Updated

A state contractor and a top aide to former Gov. John G. Rowland (search) each pleaded guilty to two felonies Tuesday, ending a public corruption case that led to Rowland's resignation and imprisonment.

Contractor William Tomasso and Peter Ellef (search), who was Rowland's co-chief of staff, pleaded guilty to conspiracy to commit tax fraud and bribery before U.S. District Judge Peter C. Dorsey.

Each charge carries a maximum of five years in prison. Ellef said in court that prosecutors will drop charges against his son, Peter Ellef II (search), whose landscaping business landed contracts worth at least $2 million from Tomasso companies.

Sentencing for Tomasso and the elder Ellef is set for Jan. 13.

Attorney General Richard Blumenthal said Tuesday the agreement will also end the state's civil investigation. Ellef and Tomasso are expected to pay back a total of $1 million.

Rowland, 48, is serving a one-year federal prison term on a corruption charge stemming from the same investigation.

Prosecutors had accused Ellef and Tomasso of running a criminal enterprise out of the governor's office, with the elder Ellef steering multimillion-dollar contracts to Tomasso in exchange for gold, cash, travel and other expensive gifts.

"The fairness, openness and integrity of the process in Connecticut was compromised," Assistant U.S. Attorney Nora Dannehy said in court.

The deal, reached just one week before jury selection in their racketeering case was to begin, heads off a trial that was expected to last for months.

Prosecutors had planned a parade of witnesses — including several former state employees — for a trial that was expected to expose the underbelly of Rowland's administration, from buried gold to limousine trips to bottles of Dom Perignon.

"The only good thing in all of this is that it's over," said Gov.

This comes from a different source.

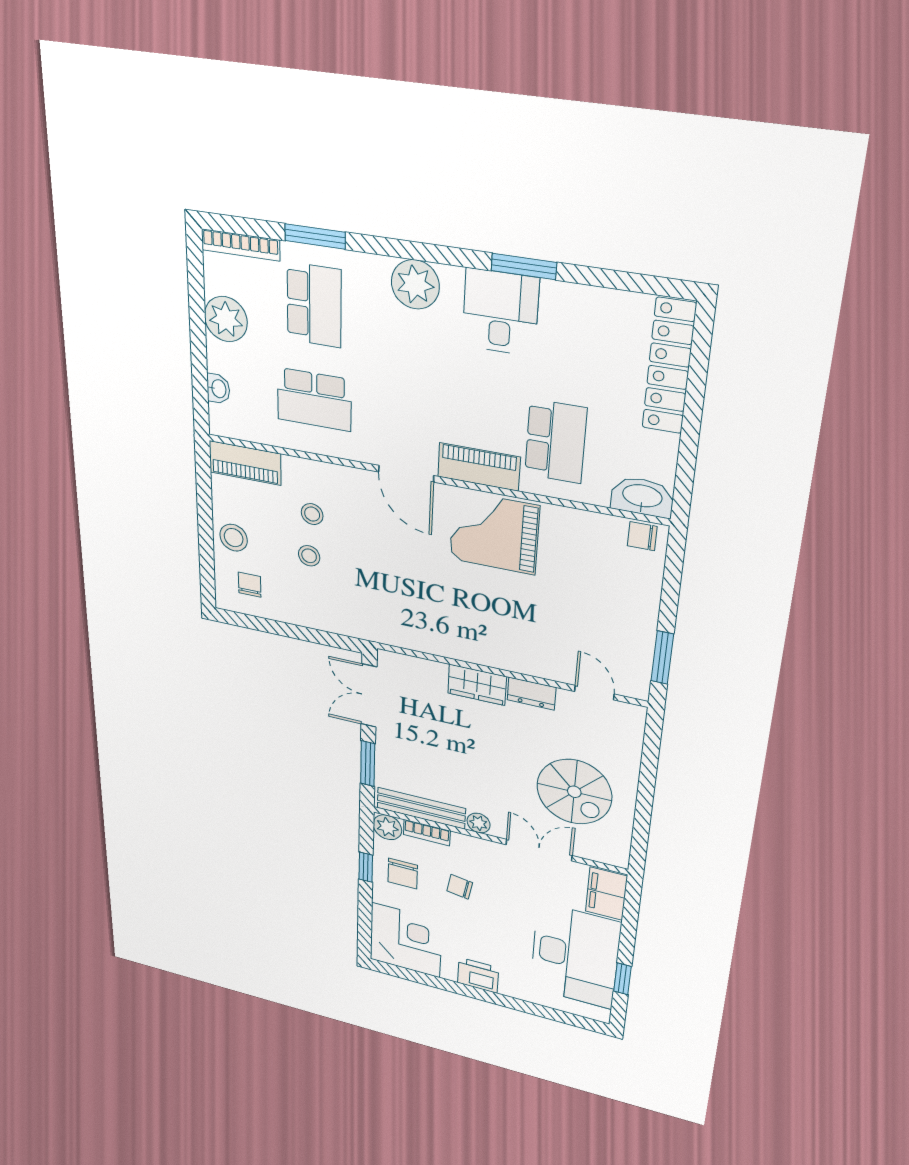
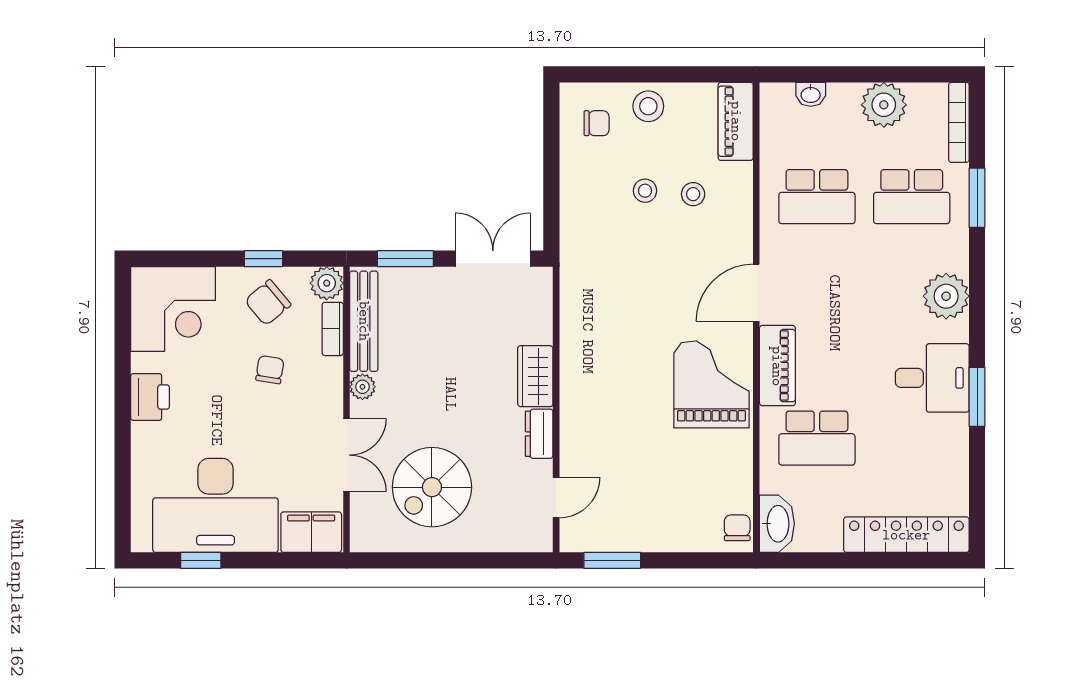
school desk: (314, 399) -> (817, 197), turned -90
chair: (403, 874) -> (268, 303), turned -40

M. Jodi Rell, in a statement released late Monday night.

Rell served as Rowland's lieutenant governor and took office when Rowland resigned last year. She has denied knowing anything about corruption in the administration and is running for election largely on her record of trying to clean up contracting and campaign finance laws.

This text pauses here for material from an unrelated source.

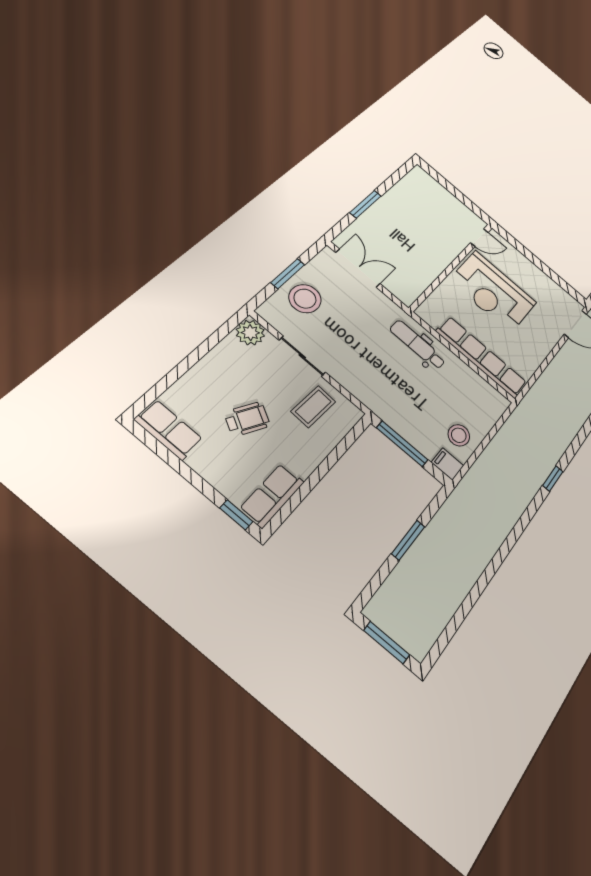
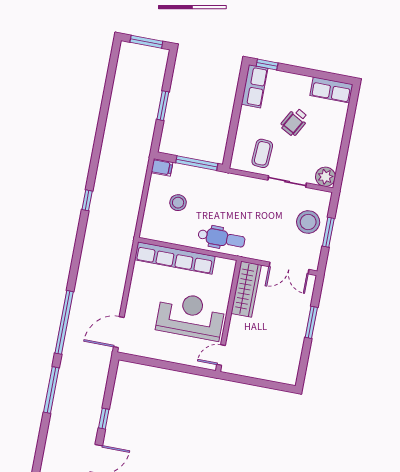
wardrobe: (419, 278) -> (246, 289), added
stool: (459, 435) -> (178, 203), moved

"This sad and unfortunate chapter in Connecticut history is closed," Rell said. "I feel for the families of those involved and I hope that they and the people of Connecticut can now move forward."

Once one of Connecticut's most popular political figures, Rowland resigned in July 2004 after nine years in office and pleaded guilty last December to a corruption charge. He began serving his prison sentence in April and is scheduled to be released in February.

Tomasso is accused of giving the elder Ellef more than $1 million in bribes. In return, Ellef allegedly helped steer tens of millions of dollars in contracts to Tomasso and his companies.

Longtime friends, Ellef and Tomasso have maintained the gifts were not bribes. And though federal prosecutors pushed hard to get them to accept plea deals more than a year ago, they would not, with Keefe publicly announcing that Ellef would not deal.

The investigation has been going on for more than two years. It was made public in 2003 when Rowland's former deputy chief of staff, Lawrence Alibozek, pleaded guilty to accepting bribes of cash, gold and other gifts in exchange for steering contracts. Investigators found gold buried in Alibozek's backyard.